*Butir Tugas 1*: Ringkaslah paragraf yang diawali "Jalan satu-satunya untuk memperlemah Pajajaran" dalam teks tentang Syeh Siti Jenar tanpa menghilangkan fakta utamanya.
*Butir Tugas 2*: Berdasarkan teks tentang Syeh Siti Jenar, tentukan apakah pernyataan berikut sesuai: (a) Ki Ageng Kebo Kenanga berusia 21 tahun saat menawarkan Pengging; (b) Syeh Siti Jenar dekat dengan kekuasaan seperti Sunan Kalijaga; (c) banyak pejabat Pajajaran memeluk agama Islam. Jawab ya atau tidak, lalu kutip kata-kata penentunya dari teks.
*Butir Tugas 3*: Tolong lanjutkan teks tentang Syeh Siti Jenar, dimulai setelah kalimat terakhirnya.
---- Teks Pilihan
Kegagalan taktik infiltrasi sebagian besar dikarenakan di Pajajaran,
tidak banyak pejabatnya yang memeluk agama Islam seperti halnya
Majapahit dulu. Bahkan diam-diam, beberapa sisa-sisa lasykar Majapahit,
menyokong Pajajaran.
Jalan satu-satunya untuk memperlemah Pajajaran hanyalah menguasai
pelabuhan-pelabuhan pantai utara Jawa Barat, dimana dari
pelabuhan-pelabuhan ini, roda perekonomian Pajajaran sebagian besar
tertunjang karenanya. Seluruh pesisir utara Jawa Barat, dikuasai dengan
paksa oleh Carbon Girang. Praktis, jika dengan kekuatan militer, Carbon
Girang tidak mampu menembus Pajajaran, maka jalan satu-satunya adalah
melakukan blokade ekonomi!
Melihat perkembangan politik Caruban Larang yang kini berganti nama
Carbon Girang sedemikian panas, Syeh Siti Jenar punya niatan untuk
memindahkan pesantrennya ke pedalaman Jawa. Beliau berniat untuk
menyingkir ke basis kaum Abangan. Carbon Girang hendak beliau
tinggalkan. Namun, Syeh Siti Jnear, bukanlah tokoh yang dekat dengan
kekuasaan seperti halnya Sunan Kalijaga. Beliau kesulitan melobi hunian
baru untuk tempat kepindahan pesantrennya.
Seandainya beliau tidak memikirkan nasib para pendukungnya, bisa saja
beliau meninggalkan Jawa. Namun, itu bukan watak orang yang sudah
‘tercerahkan’.
Menginjak awal tahun 1490 Masehi, ketika Pajajaran diperintah oleh
Sang Raja Jayadewata (1482-1521 M), Ki Ageng Kebo Kenanga, atau yang
terkenal dengan gelar Ki Ageng Pengging, penguasa daerah Pengging (
sekitar Surakarta, Jawa Tengah, sekarang : Damar Shashangka), yang masih
berusia 21 tahun, sangat muda, diam-diam menawarkan daerah Pengging
sebagai tempak hunian baru kepindahan pesantren beliau.
--------
---- Cuplikan Data
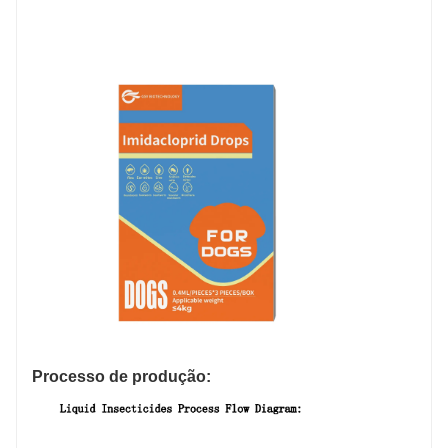
Processo de produção: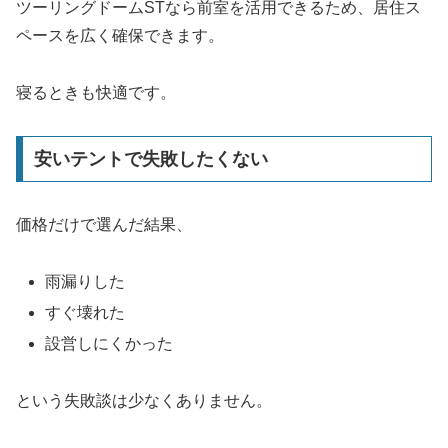
ツーリングドームSTなら前室を活用できるため、居住ス
ペースを広く確保できます。
寝るときも快適です。
安いテントで失敗したくない
価格だけで選んだ結果、
雨漏りした
すぐ壊れた
設営しにくかった
という失敗談は少なくありません。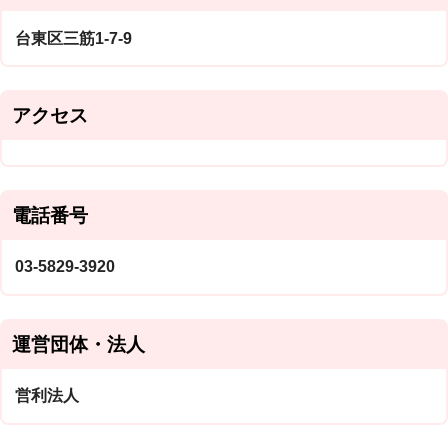
台東区三筋1-7-9
アクセス
電話番号
03-5829-3920
運営団体・法人
営利法人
--------
*Kolom Jawaban 1*: Satu-satunya cara melemahkan Pajajaran adalah menguasai pelabuhan-pelabuhan pantai utara Jawa Barat, yang menopang sebagian besar perekonomiannya. Carbon Girang merebut seluruh pesisir itu secara paksa. Karena tidak mampu menembus Pajajaran dengan kekuatan militer, Carbon Girang memilih blokade ekonomi.

*Kolom Jawaban 2*:
(a) Ya: "yang masih berusia 21 tahun"
(b) Tidak: "bukanlah tokoh yang dekat dengan kekuasaan seperti halnya Sunan Kalijaga"
(c) Tidak: "tidak banyak pejabatnya yang memeluk agama Islam"

*Kolom Jawaban 3*:
Mendengar hal itu, Sunan Kalijaga, yang pernah mendapat amanah agar
menjaga trah Pengging dan trah Tarub dari Prabhu Brawijaya ( baca Misi
Peng-Islam-an Nusantara : Damar Shashangka ), segera memperingatkan Syeh
Siti Jenar agar menolak tawaran tersebut. Mengingat penguasa Demak
Bintara masih menganggap trah Pengging adalah bahaya laten bagi Demak
Bintara. Karena memang sesungguhnya tahta Majapahit, harus jatuh ke trah
Pengging, bukan ke Raden Patah. Jika sampai pemerintah Demak tahu ada
hubungan khusus antara Syeh Siti Jenar dengan Pengging, dapat
dipastikan, Syeh Siti Jenar maupun Ki Ageng Pengging, akan dicurigai
tengah membangun kembali kekuatan politik Majapahit.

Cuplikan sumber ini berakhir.